Devaluation of Experience? Expectation Formation in Small and Medium Sized Enterprises in the Period of Economic Structural Change since the 1970s

Prof. Dr. Werner Plumpe, Frankfurt a. M. (Principal Investigator)

Dr. Friederike Sattler, Frankfurt a. M.

 

Project description at the Johann Wolfgang Goethe University

 

The project inquires about the value of historical experience for the expectation formation in small and medium-sized enterprises (SMEs) in the period of economic structural change since the 1970s: Has the structural change along with its growing demands for decisionmaking led to a devaluation of experience-based knowledge for the expectation formation of these mostly owner- or family-operated businesses?

We have a twofold working hypothesis: First, we assume that the ever-present and intuitively employed empirical knowledge of the owners and executives of SMEs in the mid-1960s was significantly impacted by the entrepreneurial successes of the first two post-war decades. Second, we simultaneously assume that during a process of professionalization of management this empirical knowledge was replaced by certain functional equivalents of a more “rational” oriented, non-personal, organizational expectation formation according to Niklas Luhmann. If one follows this hypothesis, it can be assumed that a conscious waiver of the rather intuitive-adaptive expectation formation drawing upon individual experiences took place in favor of an increased use of methodical advanced techniques of analysis and prognosis along with consulting procedures in all relevant areas of corporate governance. However, this assumption needs to be questioned at the same time: Perhaps even contrary developments took place because the professionalization process – in the face of repeated corporate crises reached quickly its own limits? Did the owners and managing directors of SMEs – being confronted with increasing difficulties in coping with the structural changes – rely perhaps even more on empirical knowledge, but dating farther back or extending into other areas?
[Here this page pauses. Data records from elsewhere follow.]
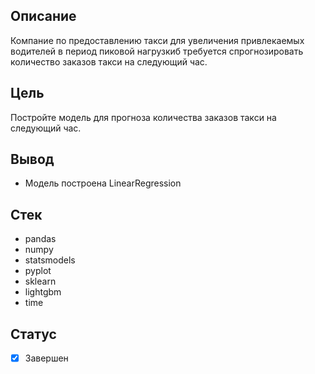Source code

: ## Описание
Компание по предоставлению такси для увеличения привлекаемых водителей в период пиковой нагрузкиб требуется спрогнозировать количество заказов такси на следующий час.
## Цель
Постройте модель для прогноза количества заказов такси на следующий час.
## Вывод
+ Модель построена LinearRegression
## Стек
+ pandas 
+ numpy 
+ statsmodels
+ pyplot 
+ sklearn
+ lightgbm 
+ time 
## Статус
- [x] Завершен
The project will tackle these questions in three fields of examination: First, the arrangement of owner relationships and the structures of management and control; second, the choice of strategies and organizational structures derived from them; third, the planning and implementation of investments and financing them.

We plan to work with an interdisciplinary methodical approach that combines the ideas of truly bounded rationality (Gerd Gigerenzer/Reinhard Selten), animal spirits (George Akerlof/Robert Shiller), and fictional expectations (Jens Beckert). In a first step we will create a dynamic heuristic model for experience-based expectation formation in SMEs since the 1970s. In a second step, this model will be used for the empirical analysis of a case study (Philippine/Saarpor). That will allow a critical examination, and, if necessary, subsequent adjustment of the model itself.